Keep in mind, the timezone was not set. By default, logstash will use the timezone / offset of the system that it is running on.

I don't have control over the log data. The data which i posted earlier is the data format. Does the above configuration works for my data?

Omitting the date / time parts of the config, yes.

It will be rather tricky to get the first timestamp from log line 1, and use it for each subsequent message to add the vmstat interval (which is not provided). Logstash does not have a line number for the file input, and there is no guarantee that the lines would be processed in a specific order (due to the worker model for filter / output). The multiline codec might help in this situation, if the messages are rather short (how many lines get grouped to each multiline message?). It might be possible to use the ruby code filter to iterate through the message looking for the \n and applying a calculated timestamp. Overall, this will be rather complex - and can be problematic / incorrect if not very controlled (assumptions on the vmstat interval, assumption as to how many lines will be rolled into a single message, etc).

Jared, in your config file you are using csv filter whereas in my config file i am trying to parse the data using grok filter. What is the right filter to apply for the vmstat data. Also, i have tried your config mentioned above, it doesn't worked for me.

Either way is fine. The csv method at face value is simple, since the output of vmstat is "structured and known". Grok would use regular expressions.

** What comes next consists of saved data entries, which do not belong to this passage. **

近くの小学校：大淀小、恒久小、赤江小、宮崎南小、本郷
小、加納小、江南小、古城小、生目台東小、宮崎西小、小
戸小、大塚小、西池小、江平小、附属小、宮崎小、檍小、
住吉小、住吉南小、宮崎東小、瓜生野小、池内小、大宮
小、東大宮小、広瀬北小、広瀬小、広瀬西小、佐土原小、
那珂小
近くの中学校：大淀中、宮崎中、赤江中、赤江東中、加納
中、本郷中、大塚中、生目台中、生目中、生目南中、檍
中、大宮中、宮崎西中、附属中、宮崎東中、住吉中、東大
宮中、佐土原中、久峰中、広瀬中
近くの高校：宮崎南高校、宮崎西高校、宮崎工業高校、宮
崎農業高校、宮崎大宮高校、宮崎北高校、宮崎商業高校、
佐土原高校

Really without looking at the underlying code, it is rather hard to say what method would be better here.

My example assumes that you did not use the multiline codec to group the messages. You never answered on the questions I had about that. The example looked specifically for type == vmstat, then removed the two header columns, and parsed using the csv by splitting on spaces. I had also enabled the -t option when I invoked vmstat (shown in the example), so the last couple lines where to properly parse the timestamp from vmstat and replace the logstash @timestamp appropriately.

I am not using multiline while using csv filter. While using grok filter it has multiline codec, these two are different configuration files i am using to solve this problem. In my input data it has two headers (timestamp and columns), how to remove them while parsing with CSV. But, i need to capture the time stamp to know at what time the event has occured. The interval of data is 10 minutes, for every 10 minutes the data will be written into a vmstat log file.

Also, i am expecting the output something like this:

  {
  "host" => "hostname",
  "timestamp": "Tue Apr 05 01:33:13 EDT 2016",
   "r" => 0,
   "w" => 0,
  "free_mem" => 7535996,
  ...
}
{
  "host" => "hostname",
  "timestamp": "Tue Apr 05 01:33:15 EDT 2016",
   "r" => 0,
   "w" => 0,
  "free_mem" => 7535998,
  ...
}